*** Materials provided Section Begins ***

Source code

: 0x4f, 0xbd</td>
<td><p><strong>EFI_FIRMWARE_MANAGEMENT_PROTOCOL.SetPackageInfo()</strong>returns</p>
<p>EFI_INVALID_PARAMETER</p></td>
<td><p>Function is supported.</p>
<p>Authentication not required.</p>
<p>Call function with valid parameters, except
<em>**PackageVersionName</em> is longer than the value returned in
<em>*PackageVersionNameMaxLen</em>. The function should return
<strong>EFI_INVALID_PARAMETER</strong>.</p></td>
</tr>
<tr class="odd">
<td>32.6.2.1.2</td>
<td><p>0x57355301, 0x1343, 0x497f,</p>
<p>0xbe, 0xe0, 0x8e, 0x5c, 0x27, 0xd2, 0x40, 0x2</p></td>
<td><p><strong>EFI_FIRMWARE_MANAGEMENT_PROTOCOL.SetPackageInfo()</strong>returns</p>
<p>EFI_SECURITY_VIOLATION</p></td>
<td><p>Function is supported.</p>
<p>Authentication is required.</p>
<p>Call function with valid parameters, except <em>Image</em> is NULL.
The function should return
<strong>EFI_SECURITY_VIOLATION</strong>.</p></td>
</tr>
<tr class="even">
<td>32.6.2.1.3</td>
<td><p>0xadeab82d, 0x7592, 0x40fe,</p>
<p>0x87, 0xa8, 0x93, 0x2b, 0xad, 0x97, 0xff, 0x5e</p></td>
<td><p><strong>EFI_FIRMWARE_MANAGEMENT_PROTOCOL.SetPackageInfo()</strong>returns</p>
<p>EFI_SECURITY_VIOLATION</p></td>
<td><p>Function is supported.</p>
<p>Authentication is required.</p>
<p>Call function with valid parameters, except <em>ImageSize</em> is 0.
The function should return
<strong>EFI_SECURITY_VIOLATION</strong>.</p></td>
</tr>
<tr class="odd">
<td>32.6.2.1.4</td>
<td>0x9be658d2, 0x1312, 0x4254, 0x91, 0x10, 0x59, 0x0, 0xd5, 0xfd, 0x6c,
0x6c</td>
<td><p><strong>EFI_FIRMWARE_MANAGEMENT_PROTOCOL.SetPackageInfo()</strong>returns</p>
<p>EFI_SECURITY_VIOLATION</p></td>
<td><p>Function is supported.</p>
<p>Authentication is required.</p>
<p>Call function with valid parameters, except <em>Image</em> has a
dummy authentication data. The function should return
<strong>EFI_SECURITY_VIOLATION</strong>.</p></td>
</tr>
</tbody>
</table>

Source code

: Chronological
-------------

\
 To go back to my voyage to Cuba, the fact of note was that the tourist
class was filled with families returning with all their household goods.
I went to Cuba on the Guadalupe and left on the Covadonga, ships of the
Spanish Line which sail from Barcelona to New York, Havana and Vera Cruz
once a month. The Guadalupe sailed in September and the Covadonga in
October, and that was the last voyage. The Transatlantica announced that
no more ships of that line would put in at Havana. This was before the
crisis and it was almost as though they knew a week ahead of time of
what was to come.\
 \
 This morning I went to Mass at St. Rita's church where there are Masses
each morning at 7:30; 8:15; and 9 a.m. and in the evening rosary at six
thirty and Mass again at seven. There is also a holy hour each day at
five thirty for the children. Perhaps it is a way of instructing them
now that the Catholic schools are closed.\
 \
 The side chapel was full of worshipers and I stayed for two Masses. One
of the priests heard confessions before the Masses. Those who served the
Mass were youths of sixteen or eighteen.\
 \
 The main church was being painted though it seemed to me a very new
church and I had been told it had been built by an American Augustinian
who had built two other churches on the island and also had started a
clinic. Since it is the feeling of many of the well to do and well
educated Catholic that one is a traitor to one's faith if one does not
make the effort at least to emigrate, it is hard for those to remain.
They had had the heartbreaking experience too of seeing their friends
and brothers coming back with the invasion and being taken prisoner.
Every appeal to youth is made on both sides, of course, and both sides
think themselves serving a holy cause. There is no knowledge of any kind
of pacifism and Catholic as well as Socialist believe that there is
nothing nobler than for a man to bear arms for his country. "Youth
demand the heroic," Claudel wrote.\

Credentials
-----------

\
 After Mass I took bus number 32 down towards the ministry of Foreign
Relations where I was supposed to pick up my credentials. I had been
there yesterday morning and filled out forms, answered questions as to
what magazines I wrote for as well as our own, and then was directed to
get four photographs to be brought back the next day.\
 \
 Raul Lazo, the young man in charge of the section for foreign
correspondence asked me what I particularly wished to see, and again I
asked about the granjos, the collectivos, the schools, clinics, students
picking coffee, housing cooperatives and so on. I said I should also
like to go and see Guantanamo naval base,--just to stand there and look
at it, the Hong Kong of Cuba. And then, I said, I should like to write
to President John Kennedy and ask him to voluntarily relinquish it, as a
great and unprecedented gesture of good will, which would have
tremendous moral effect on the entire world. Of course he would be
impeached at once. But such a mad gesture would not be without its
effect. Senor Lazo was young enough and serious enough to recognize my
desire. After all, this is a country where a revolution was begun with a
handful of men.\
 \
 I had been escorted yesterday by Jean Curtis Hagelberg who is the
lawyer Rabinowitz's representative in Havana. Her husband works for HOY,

*** Materials provided Section Ends ***

Job item
Show every line of the material that contains the word "their", copying each line in full.

Reply
class was filled with families returning with all their household goods.
They had had the heartbreaking experience too of seeing their friends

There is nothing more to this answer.